*Travail à faire*:
• A. Recopiez tout le texte sur Drogo, depuis « Sauf qu'au bout » jusqu'à « décorer le paysage. ».
• B. Répondez brièvement à ces questions sur le texte consacré à Drogo :
(i) Au bout de combien de temps Drogo renonce-t-il à partir ?
(ii) À quel moment de la journée les murailles du Fort Bastiani sont-elles décrites comme si pittoresques ?
(iii) À quoi servent les rares permissions de Drogo ?

*Texte fourni*:
* * * * * * * * *

Si vous voulez lire le livre, n'allez pas plus loin!!!

Sauf qu'au bout de quatre mois, Drogo renonce à partir. Finalement, il trouve un charme fascinant au Fort Bastiani, aux murailles si pittoresques au soleil couchant. La vie y est ennuyeuse, c'est vrai, mais la routine a quelque chose de rassurant, et la répétition des journées est telle qu'il n'a plus conscience du temps qui passe. Il se donne quelques mois de plus pour réfléchir à la suite de sa carrière. On ne sait jamais, s'il se passait quelque chose? Une guerre, une attaque? Il s'en voudrait d'être parti. En même temps, tout porte à croire que je Fort Bastiani ne servira jamais à rien d'autre qu'à décorer le paysage.

Le problème, c'est que le temps ne fait pas de pause, lui. Les mois deviennent des années, les années des décennies, et un beau jour Giovanni Drogo se rend compte que sa jeunesse est bel et bien finie, que ce n'est même plus la peine de chercher à partir. Ses rares permissions ne servent qu'à lui rappeler qu'il a loupé le coche, et donc, dans un sens, qu'il a raté sa vie. Il ne lui reste plus qu'à réussir sa mort!

* * * * * * * * *

*Données fournies*:
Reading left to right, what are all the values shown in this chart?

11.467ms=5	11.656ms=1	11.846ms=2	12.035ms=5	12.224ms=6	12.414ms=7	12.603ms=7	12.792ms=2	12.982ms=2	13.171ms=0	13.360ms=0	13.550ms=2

* * * * * * * * *

*Exercice corrigé*:
• A.
Sauf qu'au bout de quatre mois, Drogo renonce à partir. Finalement, il trouve un charme fascinant au Fort Bastiani, aux murailles si pittoresques au soleil couchant. La vie y est ennuyeuse, c'est vrai, mais la routine a quelque chose de rassurant, et la répétition des journées est telle qu'il n'a plus conscience du temps qui passe. Il se donne quelques mois de plus pour réfléchir à la suite de sa carrière. On ne sait jamais, s'il se passait quelque chose? Une guerre, une attaque? Il s'en voudrait d'être parti. En même temps, tout porte à croire que je Fort Bastiani ne servira jamais à rien d'autre qu'à décorer le paysage.

• B.
(i) Au bout de quatre mois.
(ii) Au soleil couchant.
(iii) Elles ne servent qu'à lui rappeler qu'il a loupé le coche.